__TEKS YANG DIBERIKAN__
'''
Minggu, 01 November 2015

HUKUM DAN PRANATA PEMBANGUNAN

Perusahaan Kontraktor Milik BUMN

1. PT. PP
 
PT Pembangunan Perumahan (Persero)Tbk, disingkat PT PP (Persero)Tbk namun lebih populer dipanggil PT PP atau PP saja, adalah salah satu BUMN yang bergerak di bidang perencanaan dan konstruksi bangunan (real estate). Perusahaan ini berdiri tanggal 26 Agustus 1953 dengan nama NV Pembangunan Perumahan. Namanya berganti menjadi PN Pembangunan Perumahan melalui Peraturan Pemerintah No 63 tahun 1960. Berdasarkan Peraturan Pemerintah RI no. 39 tahun 1971 statusnya berubah menjadi PT Pembangunan Perumahan (Persero).

Sebagai suatu BUMN, mayoritas (51%) kepemilikan saham PT PP dipegang oleh Pemerintah Republik Indonesia dan sisanya (49%) dipegang karyawan dan manajemen PT PP. Sejak IPO, mayoritas (51%) saham dipegang pemerintah, 21,4% saham publik dan 27,6% saham dipegang karyawan dan manajemen PT PP.
'''
__INFORMASI YANG DIBERIKAN__
'''
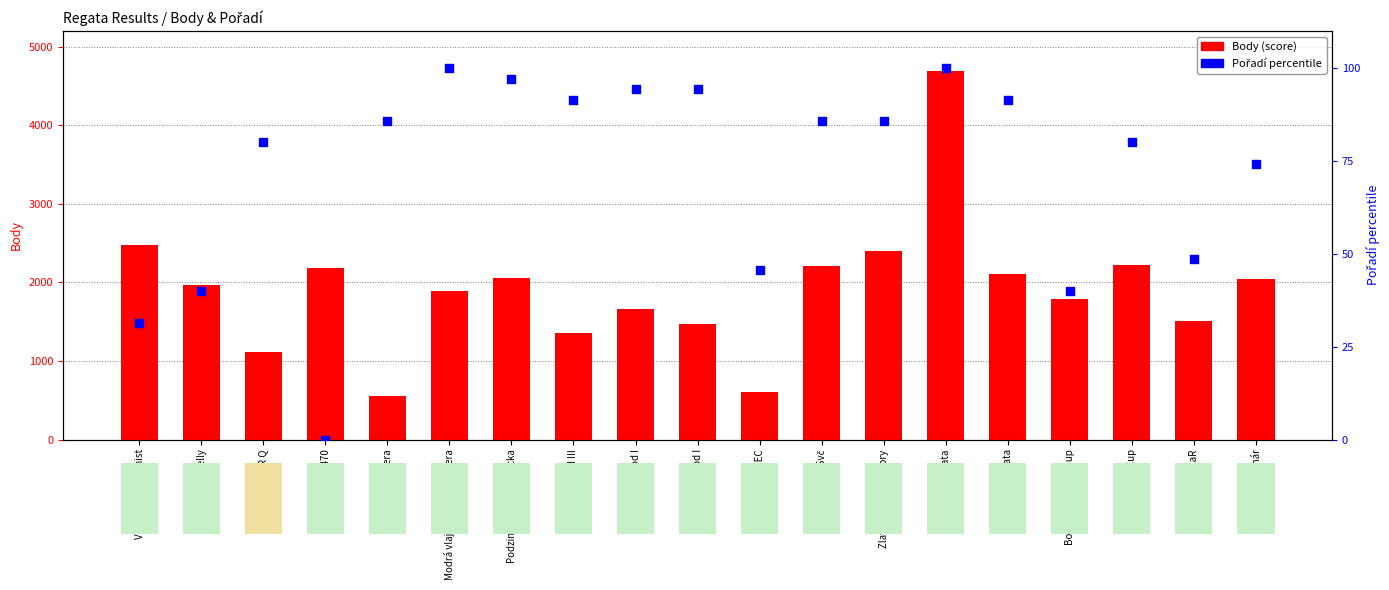

Which series has the largest Y range (max minus min)?

Body (score)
'''
__INSTRUKSI ANDA__
Mohon kembalikan tanpa perubahan bagian teks tentang PT PP yang dibuka dengan kata-kata berisi "HUKUM DAN PRANATA" dan ditutup dengan "Pembangunan Perumahan (Persero).".

__KELUARAN YANG DIHARAPKAN__
HUKUM DAN PRANATA PEMBANGUNAN

Perusahaan Kontraktor Milik BUMN

1. PT. PP
 
PT Pembangunan Perumahan (Persero)Tbk, disingkat PT PP (Persero)Tbk namun lebih populer dipanggil PT PP atau PP saja, adalah salah satu BUMN yang bergerak di bidang perencanaan dan konstruksi bangunan (real estate). Perusahaan ini berdiri tanggal 26 Agustus 1953 dengan nama NV Pembangunan Perumahan. Namanya berganti menjadi PN Pembangunan Perumahan melalui Peraturan Pemerintah No 63 tahun 1960. Berdasarkan Peraturan Pemerintah RI no. 39 tahun 1971 statusnya berubah menjadi PT Pembangunan Perumahan (Persero).